The Borough of Tunbridge Wells is a local government district with borough status in Kent, England. It takes its name from its main town, Royal Tunbridge Wells. The borough also contains the towns of Paddock Wood and Southborough, along with numerous villages and surrounding rural areas. Large parts of the borough fall within the High Weald Area of Outstanding Natural Beauty.

The neighbouring districts are Sevenoaks, Tonbridge and Malling, Maidstone, Ashford, Rother and Wealden.

Under current local government reorganisation plans, all district councils in Kent, as well as the county council, will be abolished in 2028, with the district becoming part of a new West Kent unitary authority.

==History==
The town of Tunbridge Wells had been governed by improvement commissioners from 1835. The commissioners' district was reconstituted as a local government district in 1860, which in turn became a municipal borough in 1889. That first borough of Tunbridge Wells was renamed "Royal Tunbridge Wells" in 1909 following a petition from the borough council to Edward VII.

The modern district was created on 1 April 1974 under the Local Government Act 1972, covering the whole area of three former districts and parts of a fourth, which were all abolished at the same time:
- Cranbrook Rural District
- Tonbridge Rural District (except parishes of Hadlow and Hildenborough, which went to Tonbridge and Malling)
- Royal Tunbridge Wells Municipal Borough
- Southborough Urban District

The new district was named Tunbridge Wells after the area's largest town, but without the Royal prefix.
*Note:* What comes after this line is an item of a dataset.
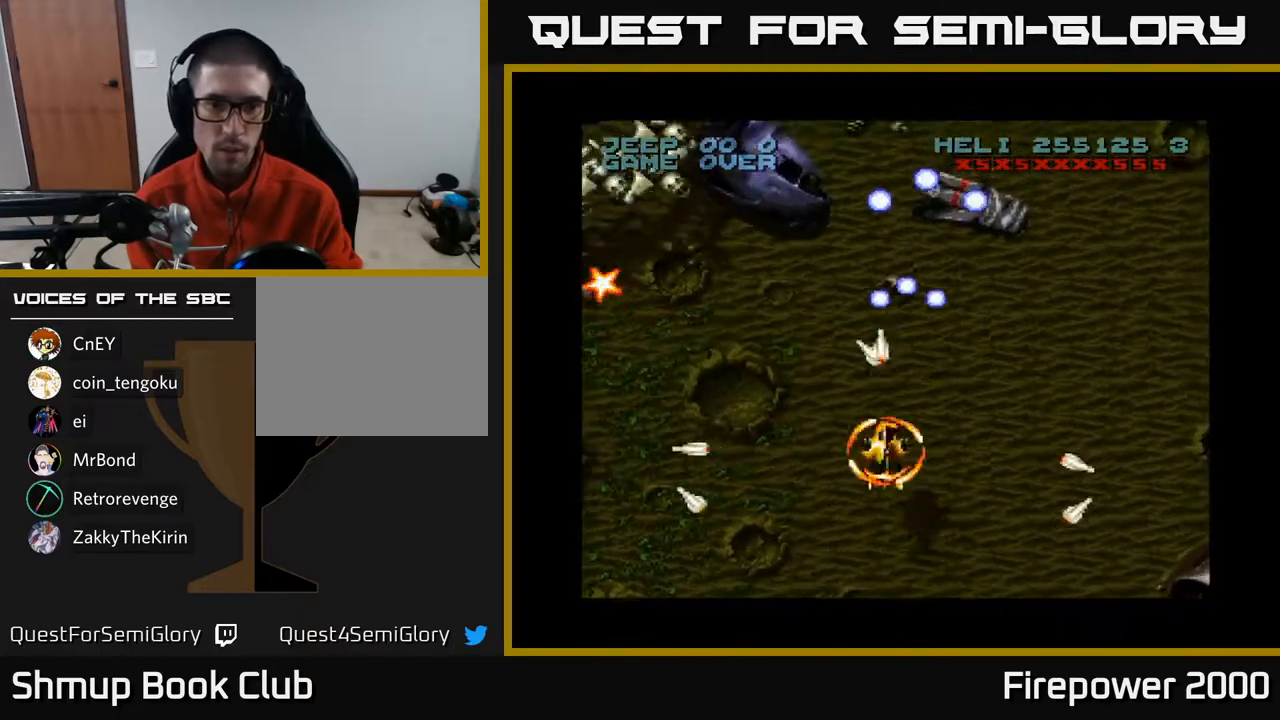
{"buttons": ["A", "DPAD_LEFT"], "left_stick": "center", "right_stick": "center", "events": [[317, "DPAD_LEFT", "up"], [383, "DPAD_LEFT", "down"], [400, "DPAD_UP", "up"]]}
The district was not initially granted borough status. The council resolved to petition for it in June 1974 and a borough charter was received on 20 December 1974, allowing the chair of the council to take the title mayor.

==Governance==

Tunbridge Wells Borough Council provides district-level services. County-level services are provided by Kent County Council. Much of the borough is also covered by civil parishes, which form a third tier of local government.

===Political control===
The council has been under Liberal Democrat majority control since the 2024 election.

The first election to the council was held in 1973, initially operating as a shadow authority alongside the outgoing authorities before coming into its powers on 1 April 1974. Political control of the council since 1974 has been as follows:

| Party in control |  | Years |
|---|---|---|
|  | Conservative | 1974–1994 |
|  | No overall control | 1994–1996 |
|  | Liberal Democrats | 1996–1998 |
|  | Conservative | 1998–2021 |
|  | No overall control | 2021–2024 |
|  | Liberal Democrats | 2024–present |

===Leadership===
The role of mayor is largely ceremonial in Tunbridge Wells. Political leadership is instead provided by the leader of the council. The leaders since 1998 have been:

| Councillor | Party |  | From | To |
|---|---|---|---|---|
| James Scholes |  | Conservative | 1998 | May 2002 |
| Len Horwood |  | Conservative | May 2002 | Jun 2004 |
| Melvyn Howell |  | Conservative | 30 Jun 2004 | May 2007 |
| Roy Bullock |  | Conservative | 23 May 2007 | Jan 2011 |
| Bob Atwood |  | Conservative | 19 Jan 2011 | May 2012 |
| David Jukes |  | Conservative | 23 May 2012 | May 2019 |
| Alan McDermott |  | Conservative | 22 May 2019 | 23 May 2021 |
| Tom Dawlings |  | Conservative | 26 May 2021 | May 2022 |
| Ben Chapelard |  | Liberal Democrats | 25 May 2022 |  |

===Composition===
Following the 2026 election, the composition of the council was:

| Party |  | Councillors |
|---|---|---|
|  | Liberal Democrats | 25 |
|  | Conservative | 7 |
|  | Labour | 3 |
|  | Alliance | 3 |
|  | Independent | 1 |
| Total |  | 39 |

===Elections===

Since the last boundary changes in 2024 the council has comprised 39 councillors representing 14 wards, with each ward electing one, two or three councillors. Elections are held three years out of every four, with a third of the council being elected each time for a four year term of office. Kent County Council elections are held in the fourth year of the cycle when there are no borough council elections.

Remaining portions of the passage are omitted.